(Transcribed page contents)

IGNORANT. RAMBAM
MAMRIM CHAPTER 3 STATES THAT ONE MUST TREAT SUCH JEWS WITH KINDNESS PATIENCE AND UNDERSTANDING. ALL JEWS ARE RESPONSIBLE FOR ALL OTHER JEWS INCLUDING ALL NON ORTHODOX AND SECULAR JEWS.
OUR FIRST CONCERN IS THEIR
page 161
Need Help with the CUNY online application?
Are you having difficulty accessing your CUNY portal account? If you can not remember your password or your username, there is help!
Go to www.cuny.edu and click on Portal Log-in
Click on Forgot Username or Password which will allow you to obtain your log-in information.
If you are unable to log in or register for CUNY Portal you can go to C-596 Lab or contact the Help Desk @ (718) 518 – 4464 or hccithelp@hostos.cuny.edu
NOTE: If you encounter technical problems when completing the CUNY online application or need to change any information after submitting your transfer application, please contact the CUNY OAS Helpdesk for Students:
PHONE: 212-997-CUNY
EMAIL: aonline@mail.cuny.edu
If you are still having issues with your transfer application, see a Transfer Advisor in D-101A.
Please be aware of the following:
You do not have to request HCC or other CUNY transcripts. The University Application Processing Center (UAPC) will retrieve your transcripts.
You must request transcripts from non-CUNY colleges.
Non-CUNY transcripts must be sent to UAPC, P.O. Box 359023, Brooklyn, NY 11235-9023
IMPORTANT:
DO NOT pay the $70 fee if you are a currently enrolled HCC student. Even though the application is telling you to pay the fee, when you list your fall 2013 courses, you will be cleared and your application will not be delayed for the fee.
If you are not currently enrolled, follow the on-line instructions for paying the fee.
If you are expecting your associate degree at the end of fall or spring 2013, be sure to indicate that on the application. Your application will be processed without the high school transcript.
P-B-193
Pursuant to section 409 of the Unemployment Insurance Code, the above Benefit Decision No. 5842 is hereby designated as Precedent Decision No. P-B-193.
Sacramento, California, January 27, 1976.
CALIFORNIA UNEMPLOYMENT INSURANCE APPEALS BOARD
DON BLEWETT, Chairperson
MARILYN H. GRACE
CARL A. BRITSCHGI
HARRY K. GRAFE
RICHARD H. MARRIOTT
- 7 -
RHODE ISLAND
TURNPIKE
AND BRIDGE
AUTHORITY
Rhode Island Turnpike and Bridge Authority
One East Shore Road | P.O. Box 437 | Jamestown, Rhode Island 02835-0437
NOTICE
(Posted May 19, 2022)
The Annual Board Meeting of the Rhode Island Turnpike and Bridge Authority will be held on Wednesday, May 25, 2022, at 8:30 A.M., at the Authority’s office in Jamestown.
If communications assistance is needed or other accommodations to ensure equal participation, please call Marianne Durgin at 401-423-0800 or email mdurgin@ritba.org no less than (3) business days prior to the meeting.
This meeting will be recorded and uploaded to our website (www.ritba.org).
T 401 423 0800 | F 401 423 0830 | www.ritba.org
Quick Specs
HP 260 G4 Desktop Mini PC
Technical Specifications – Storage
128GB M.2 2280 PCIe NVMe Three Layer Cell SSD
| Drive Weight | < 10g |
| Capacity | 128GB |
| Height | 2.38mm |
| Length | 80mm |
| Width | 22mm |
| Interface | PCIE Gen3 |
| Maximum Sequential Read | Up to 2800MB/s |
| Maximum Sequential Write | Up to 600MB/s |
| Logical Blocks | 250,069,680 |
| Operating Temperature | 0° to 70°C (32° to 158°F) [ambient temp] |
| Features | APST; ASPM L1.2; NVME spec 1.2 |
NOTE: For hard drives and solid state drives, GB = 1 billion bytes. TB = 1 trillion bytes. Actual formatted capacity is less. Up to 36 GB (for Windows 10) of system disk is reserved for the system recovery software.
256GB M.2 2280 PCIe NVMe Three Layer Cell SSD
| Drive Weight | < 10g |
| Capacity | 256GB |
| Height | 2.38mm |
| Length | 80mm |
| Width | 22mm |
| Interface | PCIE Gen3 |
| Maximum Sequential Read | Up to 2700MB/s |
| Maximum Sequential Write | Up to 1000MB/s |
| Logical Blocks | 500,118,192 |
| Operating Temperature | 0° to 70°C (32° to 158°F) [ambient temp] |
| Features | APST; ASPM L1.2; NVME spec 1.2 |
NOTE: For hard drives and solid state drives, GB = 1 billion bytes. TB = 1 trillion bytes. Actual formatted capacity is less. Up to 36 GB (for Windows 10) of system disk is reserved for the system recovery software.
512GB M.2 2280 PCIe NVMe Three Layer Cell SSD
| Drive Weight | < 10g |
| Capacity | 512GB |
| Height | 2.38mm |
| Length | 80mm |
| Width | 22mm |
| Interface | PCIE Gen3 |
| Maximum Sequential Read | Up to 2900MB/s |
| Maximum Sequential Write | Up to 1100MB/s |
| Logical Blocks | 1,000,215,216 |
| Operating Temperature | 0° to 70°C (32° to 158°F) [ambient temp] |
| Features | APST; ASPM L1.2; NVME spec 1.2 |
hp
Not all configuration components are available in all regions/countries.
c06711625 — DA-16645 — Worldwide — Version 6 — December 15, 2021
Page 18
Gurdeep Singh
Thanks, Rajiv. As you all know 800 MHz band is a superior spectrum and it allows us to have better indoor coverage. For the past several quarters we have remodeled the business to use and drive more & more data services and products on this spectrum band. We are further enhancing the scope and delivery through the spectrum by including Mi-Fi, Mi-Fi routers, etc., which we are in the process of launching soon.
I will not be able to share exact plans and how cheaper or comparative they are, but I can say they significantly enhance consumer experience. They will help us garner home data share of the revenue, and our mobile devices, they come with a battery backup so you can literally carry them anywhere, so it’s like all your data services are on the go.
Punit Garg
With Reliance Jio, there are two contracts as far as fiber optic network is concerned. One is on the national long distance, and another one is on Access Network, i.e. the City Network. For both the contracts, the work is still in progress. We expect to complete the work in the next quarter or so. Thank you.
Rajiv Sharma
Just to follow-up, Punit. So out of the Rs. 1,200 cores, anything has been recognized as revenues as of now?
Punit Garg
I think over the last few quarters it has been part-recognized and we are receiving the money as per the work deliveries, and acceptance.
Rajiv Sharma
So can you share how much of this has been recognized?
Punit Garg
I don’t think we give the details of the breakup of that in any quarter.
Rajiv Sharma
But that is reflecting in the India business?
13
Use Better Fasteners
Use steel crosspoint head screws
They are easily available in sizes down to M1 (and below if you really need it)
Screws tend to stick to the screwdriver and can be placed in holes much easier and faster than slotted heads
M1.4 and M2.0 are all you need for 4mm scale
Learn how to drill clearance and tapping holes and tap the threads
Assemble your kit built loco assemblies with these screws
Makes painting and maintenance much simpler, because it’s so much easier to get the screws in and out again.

**What to work on:**
Retype the entries one by one, exactly.

**Written response:**
IGNORANT. RAMBAM
MAMRIM CHAPTER 3 STATES THAT ONE MUST TREAT SUCH JEWS WITH KINDNESS PATIENCE AND UNDERSTANDING. ALL JEWS ARE RESPONSIBLE FOR ALL OTHER JEWS INCLUDING ALL NON ORTHODOX AND SECULAR JEWS.
OUR FIRST CONCERN IS THEIR
page 161
Need Help with the CUNY online application?
Are you having difficulty accessing your CUNY portal account? If you can not remember your password or your username, there is help!
Go to www.cuny.edu and click on Portal Log-in
Click on Forgot Username or Password which will allow you to obtain your log-in information.
If you are unable to log in or register for CUNY Portal you can go to C-596 Lab or contact the Help Desk @ (718) 518 – 4464 or hccithelp@hostos.cuny.edu
NOTE: If you encounter technical problems when completing the CUNY online application or need to change any information after submitting your transfer application, please contact the CUNY OAS Helpdesk for Students:
PHONE: 212-997-CUNY
EMAIL: aonline@mail.cuny.edu
If you are still having issues with your transfer application, see a Transfer Advisor in D-101A.
Please be aware of the following:
You do not have to request HCC or other CUNY transcripts. The University Application Processing Center (UAPC) will retrieve your transcripts.
You must request transcripts from non-CUNY colleges.
Non-CUNY transcripts must be sent to UAPC, P.O. Box 359023, Brooklyn, NY 11235-9023
IMPORTANT:
DO NOT pay the $70 fee if you are a currently enrolled HCC student. Even though the application is telling you to pay the fee, when you list your fall 2013 courses, you will be cleared and your application will not be delayed for the fee.
If you are not currently enrolled, follow the on-line instructions for paying the fee.
If you are expecting your associate degree at the end of fall or spring 2013, be sure to indicate that on the application. Your application will be processed without the high school transcript.
P-B-193
Pursuant to section 409 of the Unemployment Insurance Code, the above Benefit Decision No. 5842 is hereby designated as Precedent Decision No. P-B-193.
Sacramento, California, January 27, 1976.
CALIFORNIA UNEMPLOYMENT INSURANCE APPEALS BOARD
DON BLEWETT, Chairperson
MARILYN H. GRACE
CARL A. BRITSCHGI
HARRY K. GRAFE
RICHARD H. MARRIOTT
- 7 -
RHODE ISLAND
TURNPIKE
AND BRIDGE
AUTHORITY
Rhode Island Turnpike and Bridge Authority
One East Shore Road | P.O. Box 437 | Jamestown, Rhode Island 02835-0437
NOTICE
(Posted May 19, 2022)
The Annual Board Meeting of the Rhode Island Turnpike and Bridge Authority will be held on Wednesday, May 25, 2022, at 8:30 A.M., at the Authority’s office in Jamestown.
If communications assistance is needed or other accommodations to ensure equal participation, please call Marianne Durgin at 401-423-0800 or email mdurgin@ritba.org no less than (3) business days prior to the meeting.
This meeting will be recorded and uploaded to our website (www.ritba.org).
T 401 423 0800 | F 401 423 0830 | www.ritba.org
Quick Specs
HP 260 G4 Desktop Mini PC
Technical Specifications – Storage
128GB M.2 2280 PCIe NVMe Three Layer Cell SSD
| Drive Weight | < 10g |
| Capacity | 128GB |
| Height | 2.38mm |
| Length | 80mm |
| Width | 22mm |
| Interface | PCIE Gen3 |
| Maximum Sequential Read | Up to 2800MB/s |
| Maximum Sequential Write | Up to 600MB/s |
| Logical Blocks | 250,069,680 |
| Operating Temperature | 0° to 70°C (32° to 158°F) [ambient temp] |
| Features | APST; ASPM L1.2; NVME spec 1.2 |
NOTE: For hard drives and solid state drives, GB = 1 billion bytes. TB = 1 trillion bytes. Actual formatted capacity is less. Up to 36 GB (for Windows 10) of system disk is reserved for the system recovery software.
256GB M.2 2280 PCIe NVMe Three Layer Cell SSD
| Drive Weight | < 10g |
| Capacity | 256GB |
| Height | 2.38mm |
| Length | 80mm |
| Width | 22mm |
| Interface | PCIE Gen3 |
| Maximum Sequential Read | Up to 2700MB/s |
| Maximum Sequential Write | Up to 1000MB/s |
| Logical Blocks | 500,118,192 |
| Operating Temperature | 0° to 70°C (32° to 158°F) [ambient temp] |
| Features | APST; ASPM L1.2; NVME spec 1.2 |
NOTE: For hard drives and solid state drives, GB = 1 billion bytes. TB = 1 trillion bytes. Actual formatted capacity is less. Up to 36 GB (for Windows 10) of system disk is reserved for the system recovery software.
512GB M.2 2280 PCIe NVMe Three Layer Cell SSD
| Drive Weight | < 10g |
| Capacity | 512GB |
| Height | 2.38mm |
| Length | 80mm |
| Width | 22mm |
| Interface | PCIE Gen3 |
| Maximum Sequential Read | Up to 2900MB/s |
| Maximum Sequential Write | Up to 1100MB/s |
| Logical Blocks | 1,000,215,216 |
| Operating Temperature | 0° to 70°C (32° to 158°F) [ambient temp] |
| Features | APST; ASPM L1.2; NVME spec 1.2 |
hp
Not all configuration components are available in all regions/countries.
c06711625 — DA-16645 — Worldwide — Version 6 — December 15, 2021
Page 18
Gurdeep Singh
Thanks, Rajiv. As you all know 800 MHz band is a superior spectrum and it allows us to have better indoor coverage. For the past several quarters we have remodeled the business to use and drive more & more data services and products on this spectrum band. We are further enhancing the scope and delivery through the spectrum by including Mi-Fi, Mi-Fi routers, etc., which we are in the process of launching soon.
I will not be able to share exact plans and how cheaper or comparative they are, but I can say they significantly enhance consumer experience. They will help us garner home data share of the revenue, and our mobile devices, they come with a battery backup so you can literally carry them anywhere, so it’s like all your data services are on the go.
Punit Garg
With Reliance Jio, there are two contracts as far as fiber optic network is concerned. One is on the national long distance, and another one is on Access Network, i.e. the City Network. For both the contracts, the work is still in progress. We expect to complete the work in the next quarter or so. Thank you.
Rajiv Sharma
Just to follow-up, Punit. So out of the Rs. 1,200 cores, anything has been recognized as revenues as of now?
Punit Garg
I think over the last few quarters it has been part-recognized and we are receiving the money as per the work deliveries, and acceptance.
Rajiv Sharma
So can you share how much of this has been recognized?
Punit Garg
I don’t think we give the details of the breakup of that in any quarter.
Rajiv Sharma
But that is reflecting in the India business?
13
Use Better Fasteners
Use steel crosspoint head screws
They are easily available in sizes down to M1 (and below if you really need it)
Screws tend to stick to the screwdriver and can be placed in holes much easier and faster than slotted heads
M1.4 and M2.0 are all you need for 4mm scale
Learn how to drill clearance and tapping holes and tap the threads
Assemble your kit built loco assemblies with these screws
Makes painting and maintenance much simpler, because it’s so much easier to get the screws in and out again.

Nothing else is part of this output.